Pediatric clinics in a setting marked by poverty, social disruption, and chronic illness are tough management puzzles.  One ever-present and never-simple problem is the late patient.  How can care providers, clinic management, front desk staff and the patients themselves work together to find a balance between efficiency and honest, compassionate accommodation of the real world difficulties our patients experience?
The ethics issues that arise include concerns such as balancing the competing interests of patients – specifically the late patient who needs care and the on-time patient,  promoting fairness while recognizing that all families are not the same, respecting the needs and experience of the clinic staff while protecting the well-being of sick children and making sure not to punish children for their parent’s errors.
This discussion will include a panel of stakeholders in the clinic – providers, managers and front desk staff.

Tuesday, February 16, 2016
12:00pm - 1:15pm
Location: Johns Hopkins Hospital
Sheik Zayed Tower

Zayed 2117 (Arcade)
Lunch will be provided
Click here for a full list of upcoming Ethics for Lunch: Case Presentations and Discussions

Summary of our previous Ethics for Lunch:
"Is it Ethically Permissible to Unilaterally Declare CPR a Medically Ineffective Treatment?"

Presented January 19, 2016 / Video Available Online

Panelists: Mark T. Hughes, Cynda Hylton Rushton,Thomas Y. (Ty) Crowe, Margaret Garrett, and Helen Michalisko

The last Ethics for Lunch explored the issue of whether the healthcare team can invoke the policy on medically ineffective treatment for cardiopulmonary resuscitation (CPR) in a critically ill, incapacitated patient who had previously expressed the desire for life-sustaining treatments and whose family continued to support this approach.
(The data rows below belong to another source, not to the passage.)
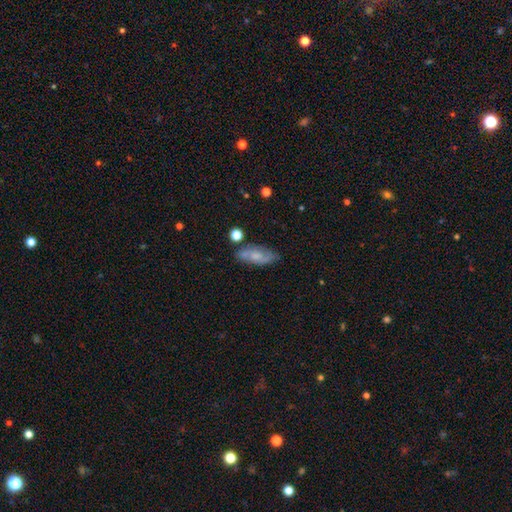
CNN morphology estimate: A featured or disk galaxy (47%). Merging: none (69%).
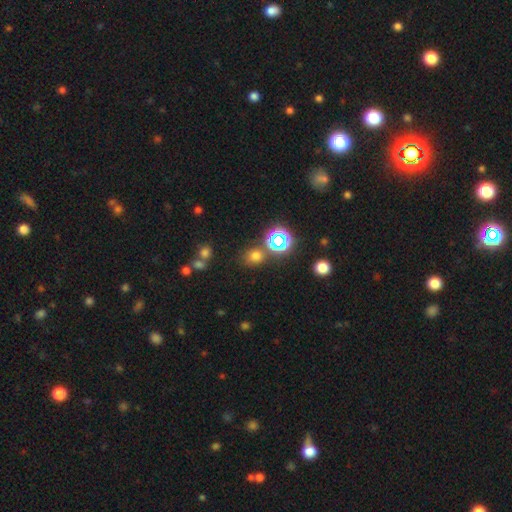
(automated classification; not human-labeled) smooth-or-featured: smooth: 65% | star or artifact: 29% | featured or disk: 6%
  how-rounded: round: 77% | in between: 22% | cigar-shaped: 1%
  merging: none: 76% | minor disturbance: 11% | merger: 9% | major disturbance: 4%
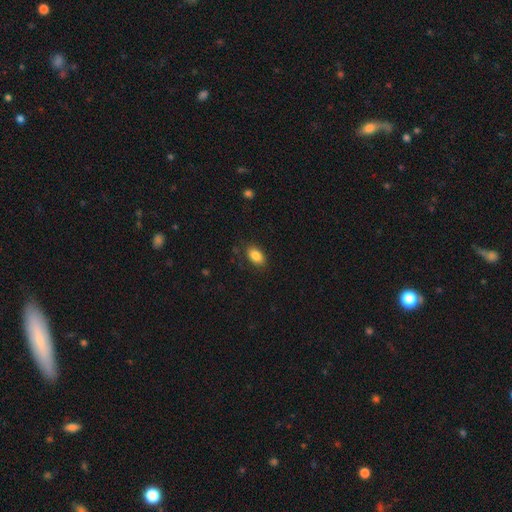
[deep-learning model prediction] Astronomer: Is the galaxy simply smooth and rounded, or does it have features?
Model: smooth — 85%.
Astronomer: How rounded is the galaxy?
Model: in between — 91%.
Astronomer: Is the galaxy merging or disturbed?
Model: none — 83%.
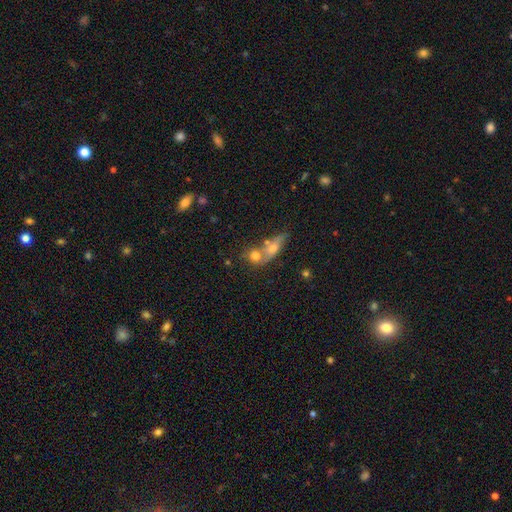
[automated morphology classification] Smooth or featured? smooth (52%)
How rounded? in between (46%)
Merging? merger (51%)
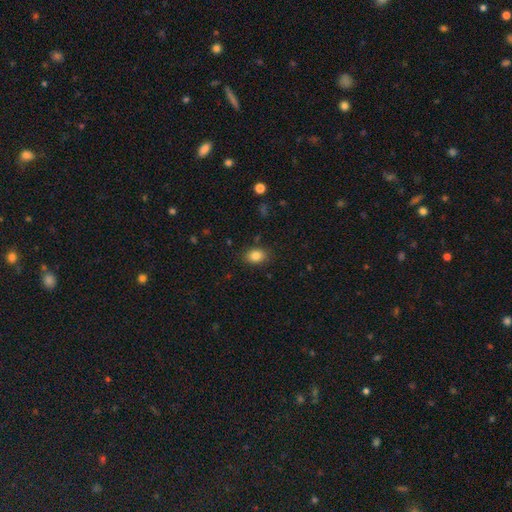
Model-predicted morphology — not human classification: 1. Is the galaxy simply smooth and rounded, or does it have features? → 85% smooth, 9% star or artifact, 6% featured or disk.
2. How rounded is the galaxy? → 73% in between, 26% round, 1% cigar-shaped.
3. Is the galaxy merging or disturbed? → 84% none, 11% minor disturbance, 3% major disturbance, 1% merger.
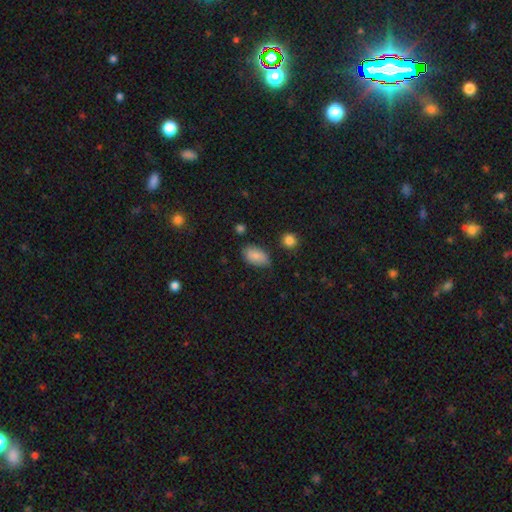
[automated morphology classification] This appears to be a smooth galaxy with no disk features (83%) that is in between round and cigar-shaped (91%). Merging: none (63%).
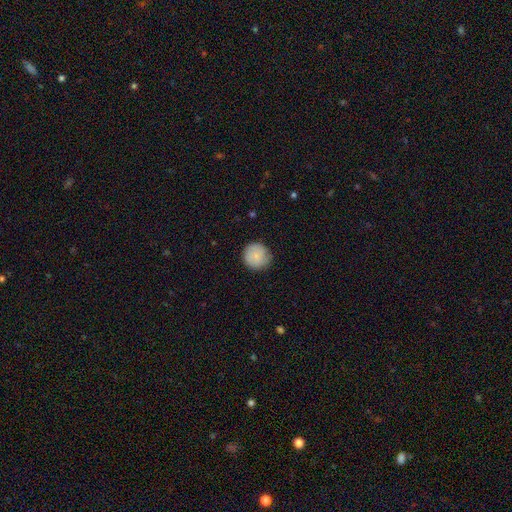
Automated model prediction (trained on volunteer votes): smooth-or-featured: smooth: 78% | featured or disk: 15% | star or artifact: 7%
  how-rounded: round: 94% | in between: 5% | cigar-shaped: 1%
  merging: none: 79% | minor disturbance: 17% | major disturbance: 3% | merger: 1%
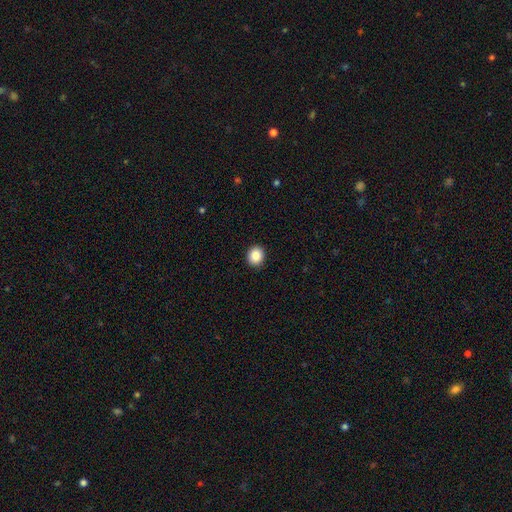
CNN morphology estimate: Smooth or featured?
  - smooth: 87% *
  - star or artifact: 9%
  - featured or disk: 4%
How rounded?
  - round: 78% *
  - in between: 21%
  - cigar-shaped: 1%
Merging?
  - none: 92% *
  - minor disturbance: 5%
  - major disturbance: 2%
  - merger: 1%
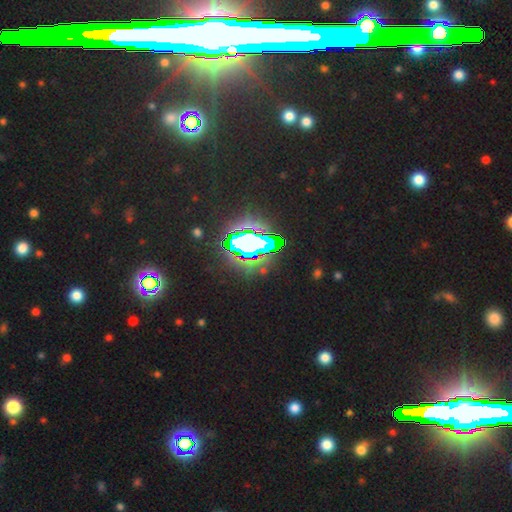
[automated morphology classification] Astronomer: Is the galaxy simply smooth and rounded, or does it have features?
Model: star or artifact — 80%.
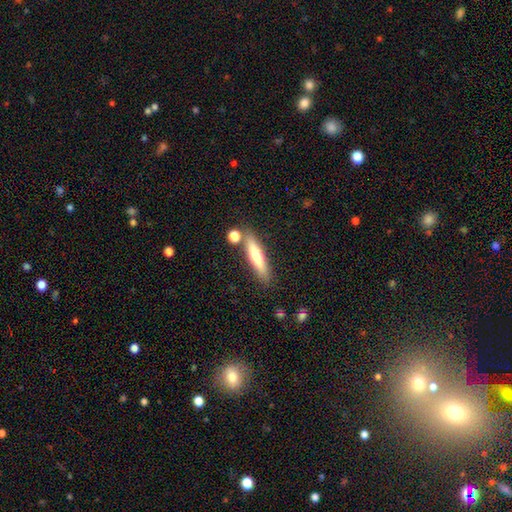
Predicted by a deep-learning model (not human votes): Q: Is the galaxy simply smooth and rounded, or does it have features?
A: smooth — 59%.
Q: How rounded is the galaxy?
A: cigar-shaped — 82%.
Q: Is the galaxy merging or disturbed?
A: none — 77%.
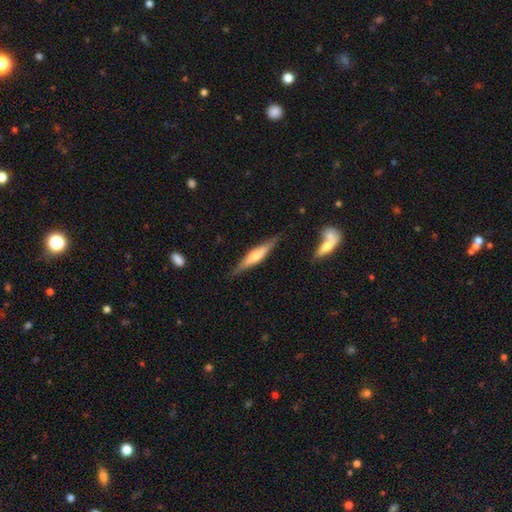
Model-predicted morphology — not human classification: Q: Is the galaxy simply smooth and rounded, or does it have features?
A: featured or disk — 58%.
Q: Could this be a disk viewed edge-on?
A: yes — 95%.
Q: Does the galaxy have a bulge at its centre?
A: rounded — 67%.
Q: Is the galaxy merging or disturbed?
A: none — 84%.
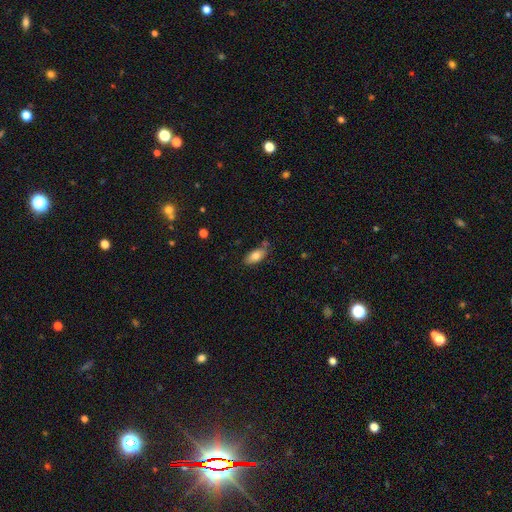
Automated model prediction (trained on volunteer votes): Smooth or featured?
  - smooth: 80% *
  - featured or disk: 13%
  - star or artifact: 7%
How rounded?
  - in between: 89% *
  - cigar-shaped: 8%
  - round: 3%
Merging?
  - none: 68% *
  - minor disturbance: 21%
  - merger: 7%
  - major disturbance: 4%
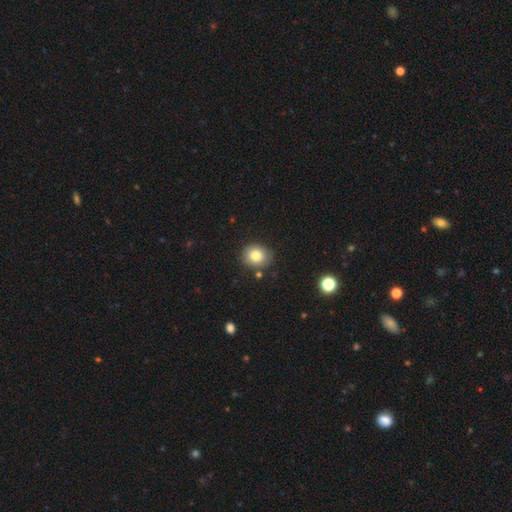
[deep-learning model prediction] Q: Smooth or featured?
A: smooth (79%); runner-up: featured or disk (11%)
Q: How rounded?
A: round (75%); runner-up: in between (24%)
Q: Merging?
A: none (81%); runner-up: minor disturbance (12%)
Here are key points to consider in these cases:

1. The Do Not (Attempt to) Resuscitate Order (DNR) is a set of orders resulting from discussions with the patient or surrogate and approved by the attending physician that specifically describes the protocols or modalities that will be provided, limited, or withheld in the event of cardiopulmonary arrest. The Johns Hopkins Hospital policy on DNR orders can be found at (PAT005) Do Not Resuscitate Orders.
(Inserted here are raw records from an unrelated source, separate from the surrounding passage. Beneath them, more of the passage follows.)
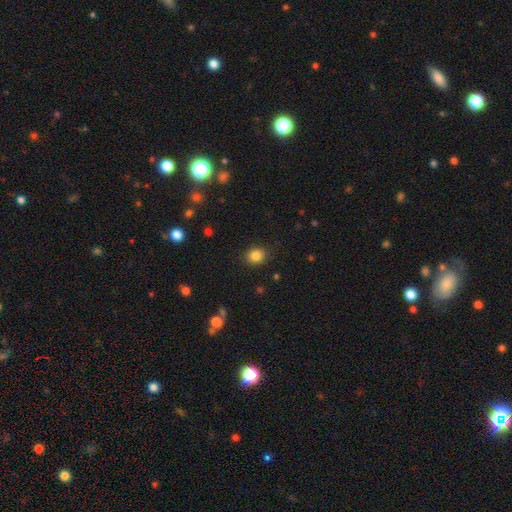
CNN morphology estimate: smooth-or-featured: smooth: 84% | star or artifact: 11% | featured or disk: 5%
  how-rounded: round: 60% | in between: 39% | cigar-shaped: 1%
  merging: none: 87% | minor disturbance: 9% | major disturbance: 3% | merger: 1%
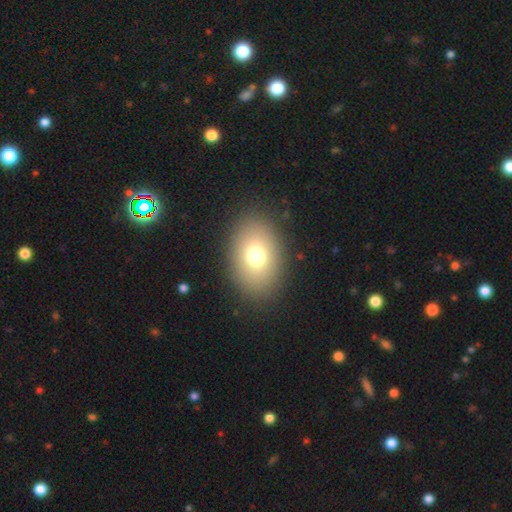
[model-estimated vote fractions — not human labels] A smooth galaxy with no disk features (73%) that is in between round and cigar-shaped (77%). Merging: none (87%).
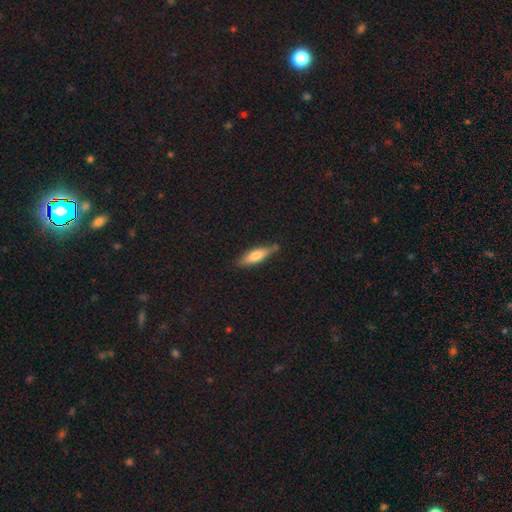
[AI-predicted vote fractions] Smooth or featured: smooth — 62% (featured or disk — 32%)
How rounded: cigar-shaped — 62% (in between — 35%)
Merging: none — 74% (minor disturbance — 19%)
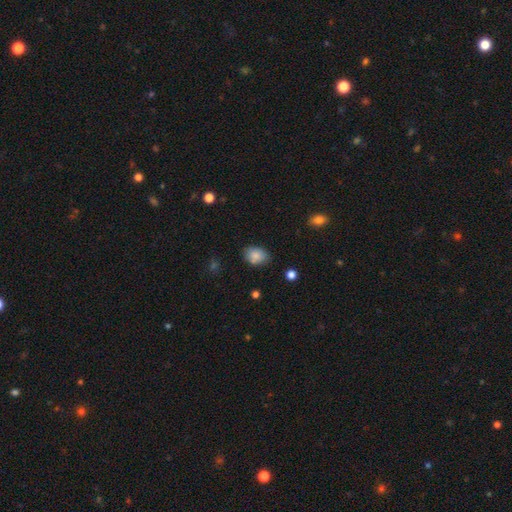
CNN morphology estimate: The model was most divided on "how rounded": in between: 72%, round: 27%, cigar-shaped: 1%. More confident: smooth or featured — smooth (85%); merging — none (75%).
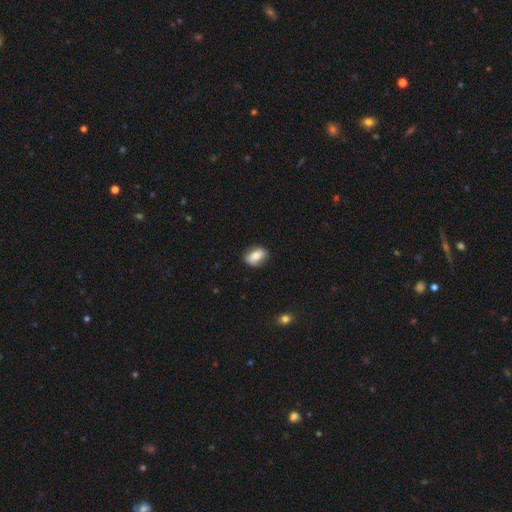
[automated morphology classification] A smooth galaxy with no disk features (73%) that is in between round and cigar-shaped (81%).

Vote fractions:
- Smooth or featured? smooth: 73% / featured or disk: 19% / star or artifact: 7%
- How rounded? in between: 81% / round: 15% / cigar-shaped: 4%
- Merging? none: 82% / minor disturbance: 14% / major disturbance: 3% / merger: 1%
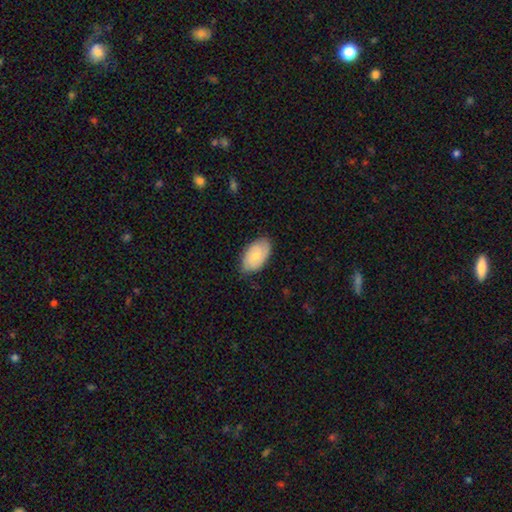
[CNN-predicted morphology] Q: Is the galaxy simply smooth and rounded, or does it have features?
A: smooth — 54%.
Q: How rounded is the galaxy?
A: in between — 93%.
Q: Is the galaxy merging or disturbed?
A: none — 78%.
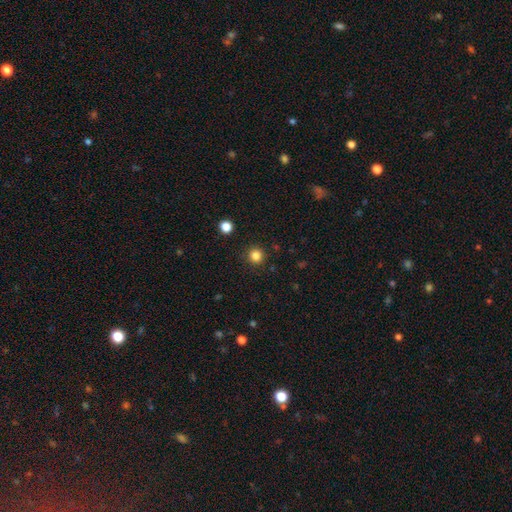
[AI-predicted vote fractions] Smooth or featured? smooth (83%)
How rounded? round (94%)
Merging? none (91%)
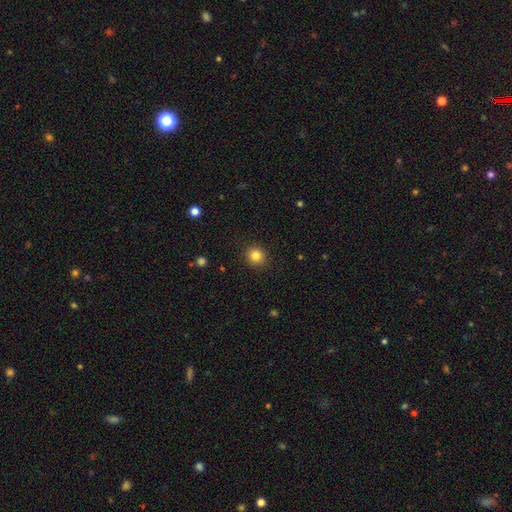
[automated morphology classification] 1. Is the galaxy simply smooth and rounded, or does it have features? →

2. Generally speaking, if the goals of care in a particular case cannot be attained, then the therapy can be considered ineffective. This determination includes both objective and subjective data. According to the Annotated Code of Maryland, medically ineffective treatment legally means that “to a reasonable degree of medical certainty, a medical procedure will not: (1) Prevent or reduce the deterioration of the health of the individual; or (2) prevent the impending death of an individual.” A physicians is not legally obligated to provide medically ineffective treatment. The Johns Hopkins Hospital policy on Futile or Medically Ineffective Treatment can be found at (MEL004) Futile or Medically Ineffective Treatment.

3. The decision to withhold CPR should occur after a discussion of the goals of care with the patient or appropriate surrogate taking into account the patient’s values and preferences and the medical team’s recommendation regarding resuscitation based on the patient’s prognosis. As part of this process, it is important to find out what the patient and family are hopeful for and what their expectations are. The team should take time to understand the patient and family perspective. The team should not just “talk to” the family but should also listen to the family. This is one of the roles of the ethics consultants.

4. Context matters in determining how to resolve cases in which there is ethical conflict or concern. Clinicians should incorporate cultural competency and humility into their deliberations with patients and families in order to deliver patient and family centered care. Many families approach end-of-life decisions through the lens of their faith – the health care team should make a referral to a chaplain who can support this conversation.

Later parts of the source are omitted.